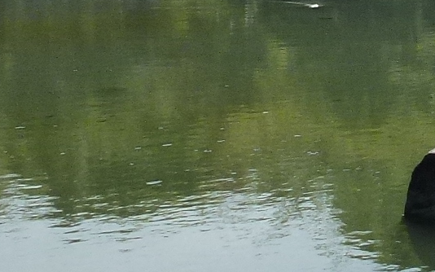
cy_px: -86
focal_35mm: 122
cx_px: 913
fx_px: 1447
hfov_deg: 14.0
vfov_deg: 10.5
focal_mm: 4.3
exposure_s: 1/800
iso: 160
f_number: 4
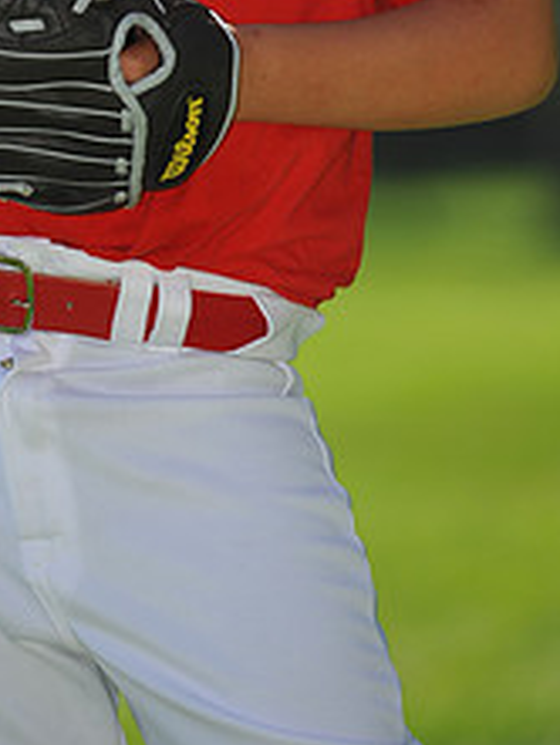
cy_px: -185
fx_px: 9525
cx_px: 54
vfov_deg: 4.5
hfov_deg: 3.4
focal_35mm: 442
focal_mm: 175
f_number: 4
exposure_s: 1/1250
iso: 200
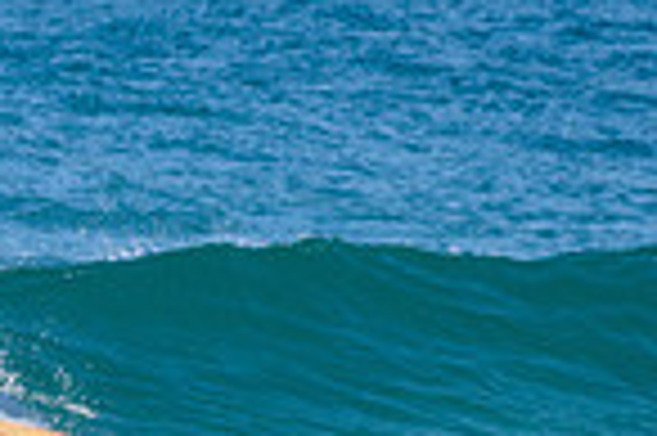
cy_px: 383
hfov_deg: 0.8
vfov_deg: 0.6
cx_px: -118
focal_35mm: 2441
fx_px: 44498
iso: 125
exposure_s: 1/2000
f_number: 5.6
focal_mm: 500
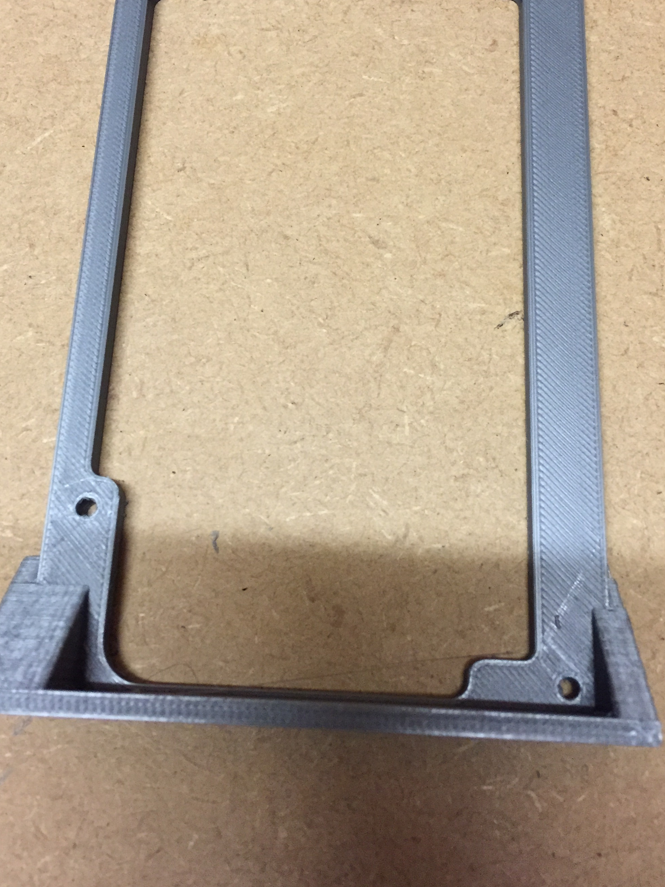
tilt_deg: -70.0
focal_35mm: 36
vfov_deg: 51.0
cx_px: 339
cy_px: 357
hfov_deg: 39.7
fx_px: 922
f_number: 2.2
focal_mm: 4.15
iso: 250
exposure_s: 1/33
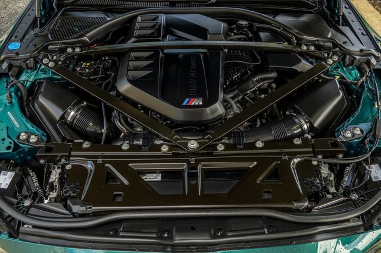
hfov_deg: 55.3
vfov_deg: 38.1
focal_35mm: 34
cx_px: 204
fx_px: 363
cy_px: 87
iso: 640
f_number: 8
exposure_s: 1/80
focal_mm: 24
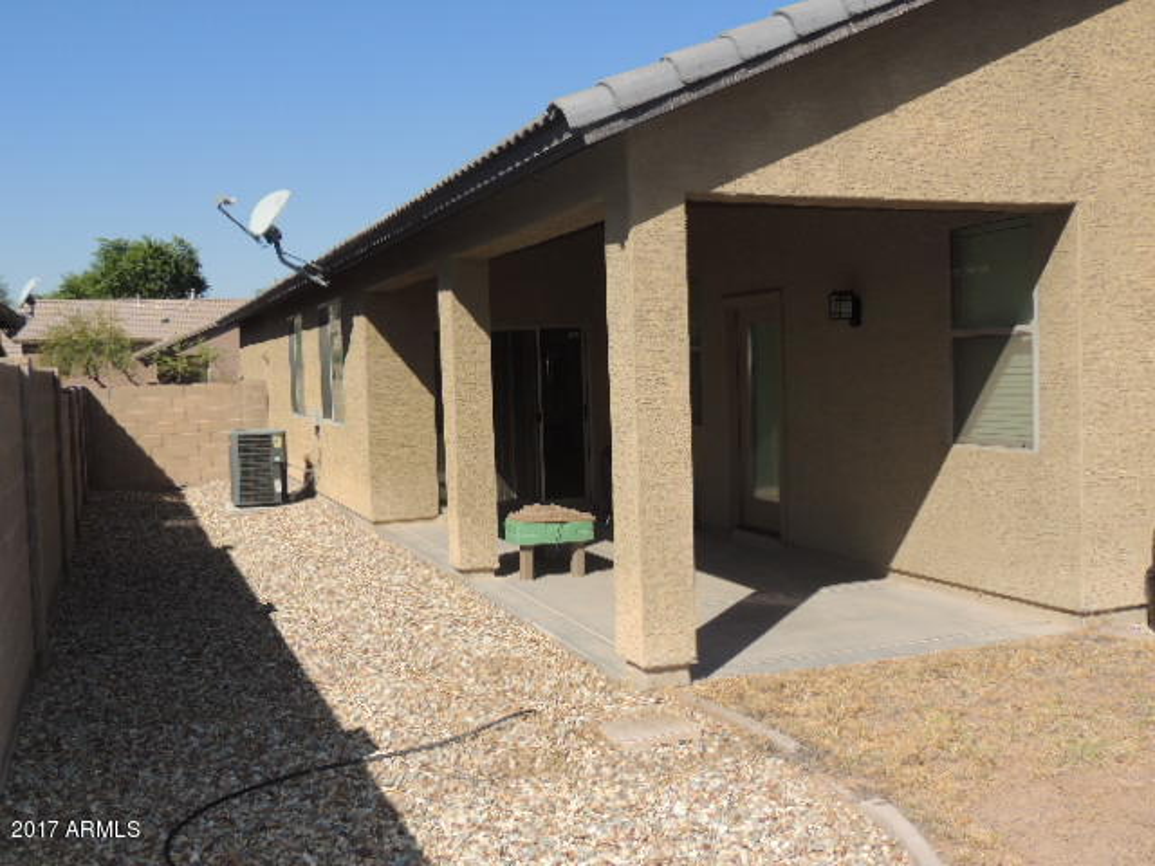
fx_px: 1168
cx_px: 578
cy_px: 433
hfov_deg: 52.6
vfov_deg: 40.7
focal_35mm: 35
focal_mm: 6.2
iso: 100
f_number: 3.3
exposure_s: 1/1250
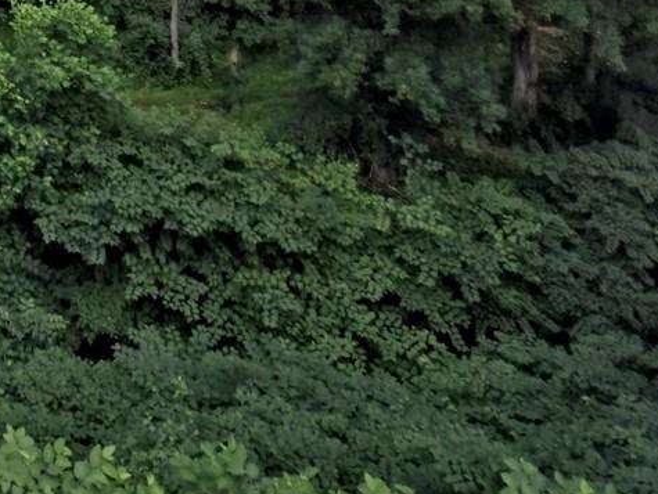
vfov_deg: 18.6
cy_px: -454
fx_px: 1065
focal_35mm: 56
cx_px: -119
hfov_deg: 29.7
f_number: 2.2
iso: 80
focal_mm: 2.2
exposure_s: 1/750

☆ ☆ ☆

YOUR INSTRUCTIONS:
Return every line above word for word, minus images.

WORKED SOLUTION:
cy_px: -86
focal_35mm: 122
cx_px: 913
fx_px: 1447
hfov_deg: 14.0
vfov_deg: 10.5
focal_mm: 4.3
exposure_s: 1/800
iso: 160
f_number: 4
cy_px: -185
fx_px: 9525
cx_px: 54
vfov_deg: 4.5
hfov_deg: 3.4
focal_35mm: 442
focal_mm: 175
f_number: 4
exposure_s: 1/1250
iso: 200
cy_px: 383
hfov_deg: 0.8
vfov_deg: 0.6
cx_px: -118
focal_35mm: 2441
fx_px: 44498
iso: 125
exposure_s: 1/2000
f_number: 5.6
focal_mm: 500
tilt_deg: -70.0
focal_35mm: 36
vfov_deg: 51.0
cx_px: 339
cy_px: 357
hfov_deg: 39.7
fx_px: 922
f_number: 2.2
focal_mm: 4.15
iso: 250
exposure_s: 1/33
hfov_deg: 55.3
vfov_deg: 38.1
focal_35mm: 34
cx_px: 204
fx_px: 363
cy_px: 87
iso: 640
f_number: 8
exposure_s: 1/80
focal_mm: 24
fx_px: 1168
cx_px: 578
cy_px: 433
hfov_deg: 52.6
vfov_deg: 40.7
focal_35mm: 35
focal_mm: 6.2
iso: 100
f_number: 3.3
exposure_s: 1/1250
vfov_deg: 18.6
cy_px: -454
fx_px: 1065
focal_35mm: 56
cx_px: -119
hfov_deg: 29.7
f_number: 2.2
iso: 80
focal_mm: 2.2
exposure_s: 1/750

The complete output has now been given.